Our graduates have mainly contributed in the above fields. And we have opportunities to collaborate with interested and related research partners on both domestic and international levels in developing state-of-the-art surveying and geomatics technology. The versatile but key research themes include Applied Satellite Geodesy, Deformation Analysis, Smart Sensors, Integrated Analysis of Spatial Information,Photogrammetry, AR/VR, Error Theory, Reconstruction of 3D Objects, Spatial Data Acquisition and Analysis,Remote Sensing, Geographic Information System, and Hazard Monitoring and Management.

The instrument room of the group was founded during the Japanese colonial period. Over the decades, the instruments have been continuously improved and replaced. Currently, the major measuring instruments are:

• Multi-brand Automatic levels: (11 sets).
• High accuracy digital level: Topcon DL-101C (1 set)
• Multi-brand Electronic theodolites: (9 sets)
• Total stations: (9 sets)
• Laser theodolite: (1 set)
• Hand-held satellite navigation devices: (3 sets)
• Geo-image processing software: Geomatica, PhotoModeler
• Dual-band GNSS satellite positioning device: (RTK and VRS ready): (1 set)
• GNSS satellite information processing workstation: (1 set)
• Super total station: SmartStation (1 set)
• UAV (6 sets)

The group is currently committed to purchasing more RECTAS digital image processing and satellite positioning software and related hardware equipment. In addition, the group has also established a Spatial Information Laboratory to support research, teaching and studying activities in this area.

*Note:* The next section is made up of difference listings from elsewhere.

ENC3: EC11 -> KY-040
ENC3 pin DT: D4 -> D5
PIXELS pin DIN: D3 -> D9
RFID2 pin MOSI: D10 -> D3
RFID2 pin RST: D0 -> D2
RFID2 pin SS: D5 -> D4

The Artificial Intelligence (AI) for Engineering Applications Ph.D. Program in the Department of Civil Engineering was established to improve modern Civil Engineering and Disaster Prevention practice with data-driven, machine learning and computational technologies.

For this objective, we formally set up the NTUCE-NCREE Joint Artificial Intelligence Research Center with the National Center for Research on Earthquake Engineering (NCREE) in Taiwan in 2018. Resources, including experimental data and AI technology in the NTUCE and NCREE, are shared through this new research center. Currently, dozens of Professors and researchers work together, often partnership with industries, to explore emerging opportunities using AI. These include large-scale slope disaster prediction, automatic recognition of structural surface cracking, nonlinear response prediction of structures under seismic loading, design of new engineering materials, management and monitoring of construction sites, automatic rebar inspection, automatic recognition of people and vehicles, among others.

The program objective is to cultivate students who possess AI skill-set and domain knowledge. Conducting research at the AI program is innovative and filled with joy and excitement.